***** Source passage *****

Good night—Good night—and peace be with you—
Peace, that gentlest parting strain;
Soft it falls like dew on blossoms,
Cherishing within our bosoms,
Kind desires to meet again:
Good night—Good night.

Good night—Good night—but not forever,
Hope can see the morning rise,
Many a pleasant scene before us,
As though angels hovered o’er us,
Bearing blessings from the skies:
Good night—Good night.

Good night—Good night—oh, softly breath it!
‘Tis a prayer for those we love;
Peace to-night and joy to-morrow,
For our God, who shields the sparrow,
Hears us in his courts above:
Good night—Good night.

“The Streamlet” by Charles Fenno Hoffman

Hoffman’s “The Streamlet” is a refreshing quatrain, one which is compact with bright imagery and languid movement. The core of his message focuses on likening the course of life to a streamlet—ever-flowing and carrying us on through the trials of life unto death, where we may thus perpetually glide on. Albeit simple in nature, this poem succinctly encapsulates Hoffman’s message in a refreshing way through his imagery, as forementioned, thus, in our opinion, making it a delightful read.

The Streamlet.
Charles Fenno Hoffman

HOW silently yon streamlet slides
From out the twilight-shaded bowers !
How, soft as sleep, it onward glides
In sunshine through its dreaming flowers.

That tranquil wave, now turn’d to gold
Beneath the slowly westering sun,
It is the same, far on the wold,
Whose foam this morn we gazed upon.

The leaden sky, the barren waste,
The torrent we this morning knew,
How changed are all ! as now we haste
To bid them, with the day, adieu !

Ah ! thus should life and love at last
Grow bright and sweet when death is near :
May we, our course of trial pass’d,
Thus bathed in beauty glide from here !

“The Invitation” from The New-York Mirror 1837, 1841

I happened upon this pretty verse today while looking through literature and news of yonder-year in The New-York Mirror. You’ll find two versions of the same poem. I decided to include the second one as it shows improvement and proves to be quite different from the first. I can’t find any evidence of the author, although, as far as I’m able to see, the “W.” initial changes to a more indicative “M. W. M.”[?]. If you have ideas of who the author might be, please do comment, I’m very curious.

The Invitation
W.
October 14, 1837

Come to me ere the sad leaves fall,
And the shrill winds whistle by ;
Ere Autumn’s gorgeous coronal
Changes its ruby dye.

Ere the sunset glories waste away—
Of violet, gold, and pearl—
Ere the streamlet stills its murm’ring lay,
And sweet waves cease to curl.

Ere the song-birds wend their certain flight,
Far through the silent sky,
To where more genial climes requite
Their thrilling melody.

Come, oh, come, to my cottage-home !
Thou’ll find thy Ellen’s heart
Spell-binding as a spirit-gnome—
Nor shalt thou ere depart !

The Invitation
M. W. M.[?]
Dedicated to Mrs. Royal R. Porter, of Boston.
April 10, 1841

Come to me ere the sad leaves fall
And the shrill winds whistle by ;
Ere autumn’s gorgeous coronal
Changes its ruby dye.
Ere the sunset glories fade away
And but in mem’ry glow,
Or th’ streamlet stills its murm’ring lay
And free waves cease to flow !

*****

• Exercise instructions
1. Which color words appear in the version of "The Invitation" dated October 14, 1837, in the poetry excerpt? List them.
2. Reproduce word for word the section of the poetry excerpt starting at "How, soft as" and ending at "we gazed upon.".
The entries are separate material from the poetry excerpt.

***** Available data *****

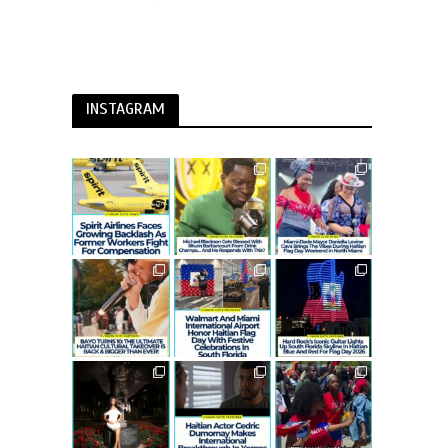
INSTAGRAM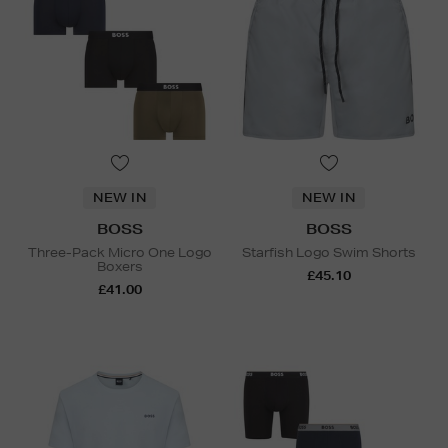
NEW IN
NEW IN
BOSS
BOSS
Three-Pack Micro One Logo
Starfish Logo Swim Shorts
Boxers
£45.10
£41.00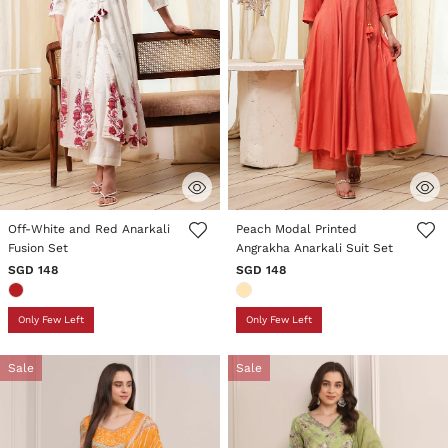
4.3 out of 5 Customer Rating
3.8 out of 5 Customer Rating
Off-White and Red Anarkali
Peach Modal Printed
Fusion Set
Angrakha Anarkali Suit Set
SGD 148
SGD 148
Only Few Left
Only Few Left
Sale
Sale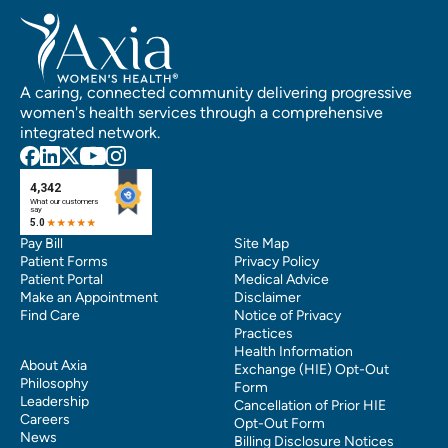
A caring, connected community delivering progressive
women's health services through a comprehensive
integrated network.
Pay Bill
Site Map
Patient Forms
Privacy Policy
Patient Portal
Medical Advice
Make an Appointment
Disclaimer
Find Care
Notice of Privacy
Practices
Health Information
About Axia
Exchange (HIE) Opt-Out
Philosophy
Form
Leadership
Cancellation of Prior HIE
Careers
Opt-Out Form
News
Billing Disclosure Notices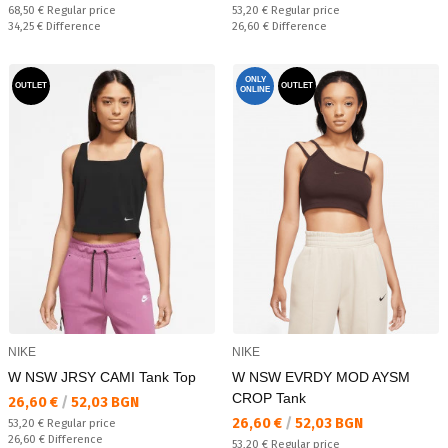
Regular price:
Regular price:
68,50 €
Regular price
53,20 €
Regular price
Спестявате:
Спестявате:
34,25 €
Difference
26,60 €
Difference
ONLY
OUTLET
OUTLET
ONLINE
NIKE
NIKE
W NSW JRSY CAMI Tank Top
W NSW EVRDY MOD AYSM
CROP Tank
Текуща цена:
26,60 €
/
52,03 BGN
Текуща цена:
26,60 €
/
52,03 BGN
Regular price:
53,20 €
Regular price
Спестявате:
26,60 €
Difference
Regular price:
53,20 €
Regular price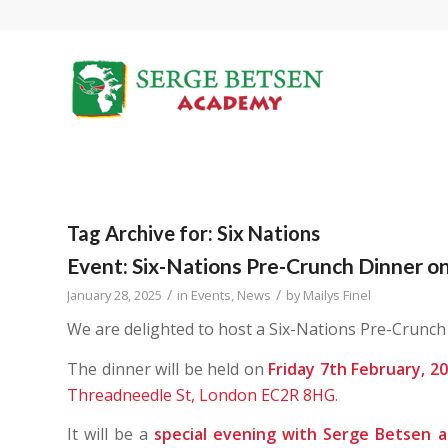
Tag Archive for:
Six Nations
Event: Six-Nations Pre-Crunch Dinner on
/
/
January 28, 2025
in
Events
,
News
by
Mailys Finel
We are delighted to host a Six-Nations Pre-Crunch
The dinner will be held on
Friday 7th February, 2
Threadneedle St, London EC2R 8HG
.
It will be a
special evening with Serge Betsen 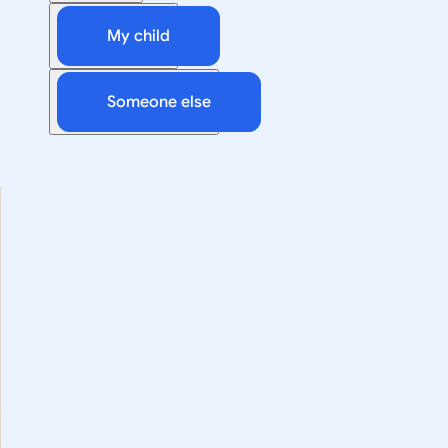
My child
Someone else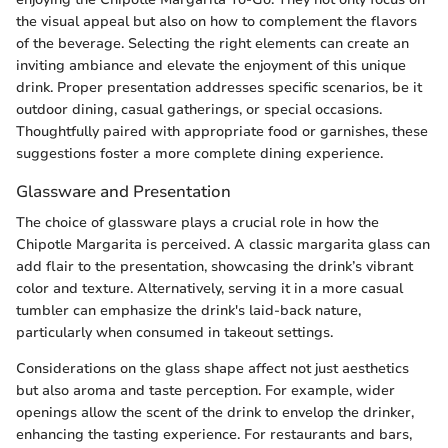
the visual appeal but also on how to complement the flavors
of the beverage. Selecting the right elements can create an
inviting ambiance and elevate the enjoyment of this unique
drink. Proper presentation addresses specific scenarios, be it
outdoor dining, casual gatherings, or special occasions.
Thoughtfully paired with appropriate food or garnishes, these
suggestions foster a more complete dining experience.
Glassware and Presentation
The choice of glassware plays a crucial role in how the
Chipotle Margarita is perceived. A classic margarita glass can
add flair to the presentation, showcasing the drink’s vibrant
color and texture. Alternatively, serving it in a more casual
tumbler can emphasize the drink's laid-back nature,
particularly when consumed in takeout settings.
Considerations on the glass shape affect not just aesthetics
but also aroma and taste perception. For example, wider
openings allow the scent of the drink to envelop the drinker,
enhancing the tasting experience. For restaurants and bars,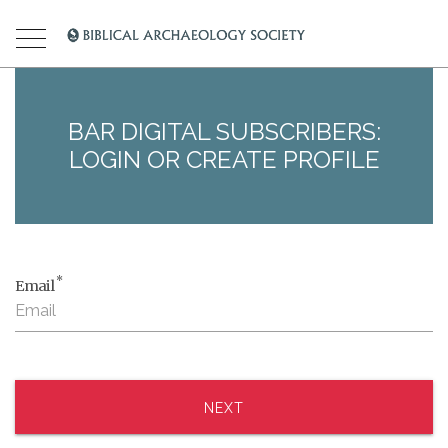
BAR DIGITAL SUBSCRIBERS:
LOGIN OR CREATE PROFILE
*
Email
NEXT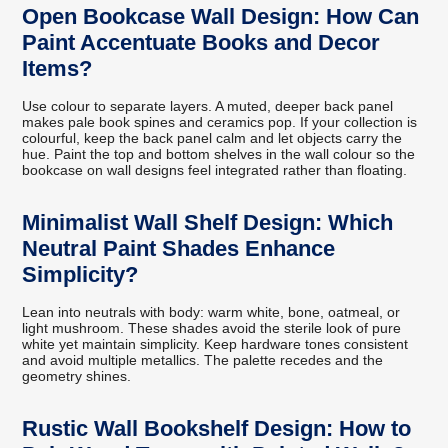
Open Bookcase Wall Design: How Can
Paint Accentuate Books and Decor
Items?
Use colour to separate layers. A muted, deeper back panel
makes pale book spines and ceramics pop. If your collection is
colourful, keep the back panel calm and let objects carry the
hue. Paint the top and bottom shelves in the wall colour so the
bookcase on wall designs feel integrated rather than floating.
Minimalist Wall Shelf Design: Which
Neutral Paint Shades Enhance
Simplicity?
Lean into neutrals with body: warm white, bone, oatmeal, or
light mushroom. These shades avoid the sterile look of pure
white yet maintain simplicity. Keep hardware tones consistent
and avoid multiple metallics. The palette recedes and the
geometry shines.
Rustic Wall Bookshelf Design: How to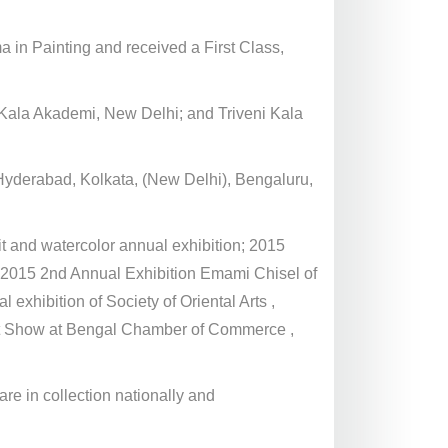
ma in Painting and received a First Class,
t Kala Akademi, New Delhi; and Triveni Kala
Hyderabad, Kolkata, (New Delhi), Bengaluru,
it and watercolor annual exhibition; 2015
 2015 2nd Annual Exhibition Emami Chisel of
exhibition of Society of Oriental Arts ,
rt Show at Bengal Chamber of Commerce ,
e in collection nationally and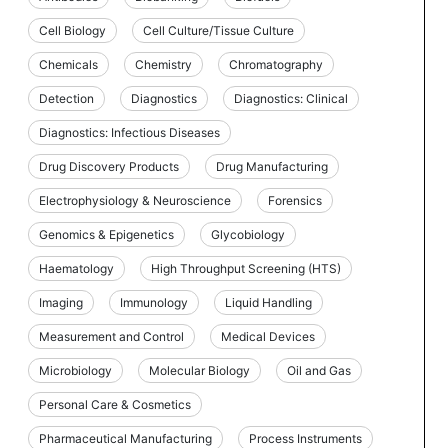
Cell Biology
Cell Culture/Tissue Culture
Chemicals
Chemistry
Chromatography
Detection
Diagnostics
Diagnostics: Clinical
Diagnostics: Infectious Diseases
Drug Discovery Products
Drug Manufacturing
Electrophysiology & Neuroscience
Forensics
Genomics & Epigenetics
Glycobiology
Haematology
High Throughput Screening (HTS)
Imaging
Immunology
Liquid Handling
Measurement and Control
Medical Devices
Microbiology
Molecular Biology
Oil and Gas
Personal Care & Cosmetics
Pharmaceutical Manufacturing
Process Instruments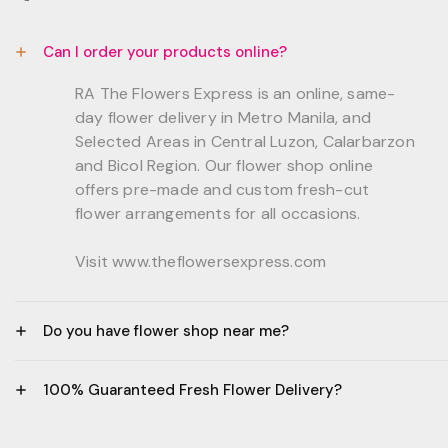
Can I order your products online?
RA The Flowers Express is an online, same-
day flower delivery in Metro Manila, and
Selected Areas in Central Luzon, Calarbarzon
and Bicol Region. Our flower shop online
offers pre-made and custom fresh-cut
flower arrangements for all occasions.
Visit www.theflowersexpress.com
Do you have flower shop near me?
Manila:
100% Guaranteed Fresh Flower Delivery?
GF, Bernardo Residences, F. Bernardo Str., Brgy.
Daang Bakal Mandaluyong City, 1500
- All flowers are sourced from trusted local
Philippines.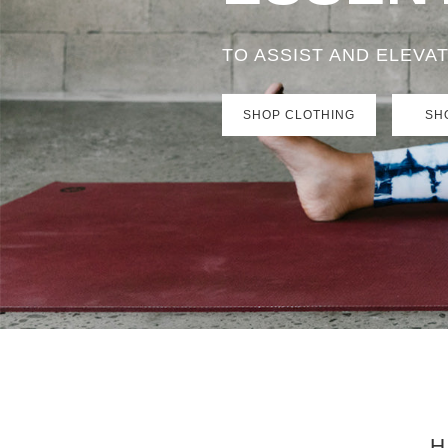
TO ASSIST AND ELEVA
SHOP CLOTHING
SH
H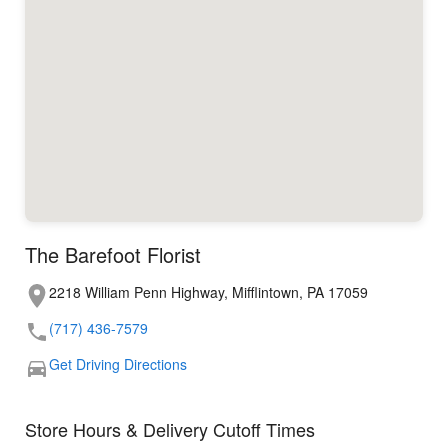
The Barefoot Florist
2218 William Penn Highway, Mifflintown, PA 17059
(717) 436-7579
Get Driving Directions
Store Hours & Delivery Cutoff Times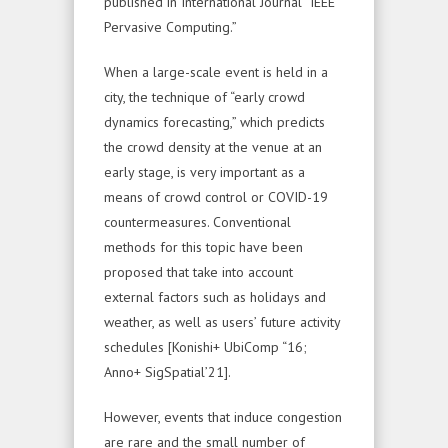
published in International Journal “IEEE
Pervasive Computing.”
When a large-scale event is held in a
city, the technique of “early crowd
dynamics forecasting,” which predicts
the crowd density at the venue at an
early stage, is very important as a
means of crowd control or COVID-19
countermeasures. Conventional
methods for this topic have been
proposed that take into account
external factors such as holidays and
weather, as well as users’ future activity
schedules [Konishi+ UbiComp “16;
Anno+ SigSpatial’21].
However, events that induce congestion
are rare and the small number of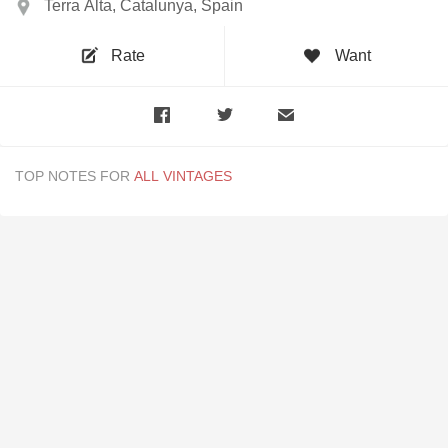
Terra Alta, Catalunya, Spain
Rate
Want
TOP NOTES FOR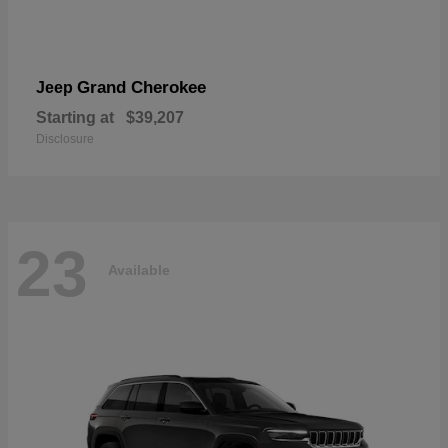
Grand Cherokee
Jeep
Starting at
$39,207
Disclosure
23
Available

*****

• Expected outputs
1. ruby, violet, gold, pearl

2.
How, soft as sleep, it onward glides
In sunshine through its dreaming flowers.

That tranquil wave, now turn’d to gold
Beneath the slowly westering sun,
It is the same, far on the wold,
Whose foam this morn we gazed upon.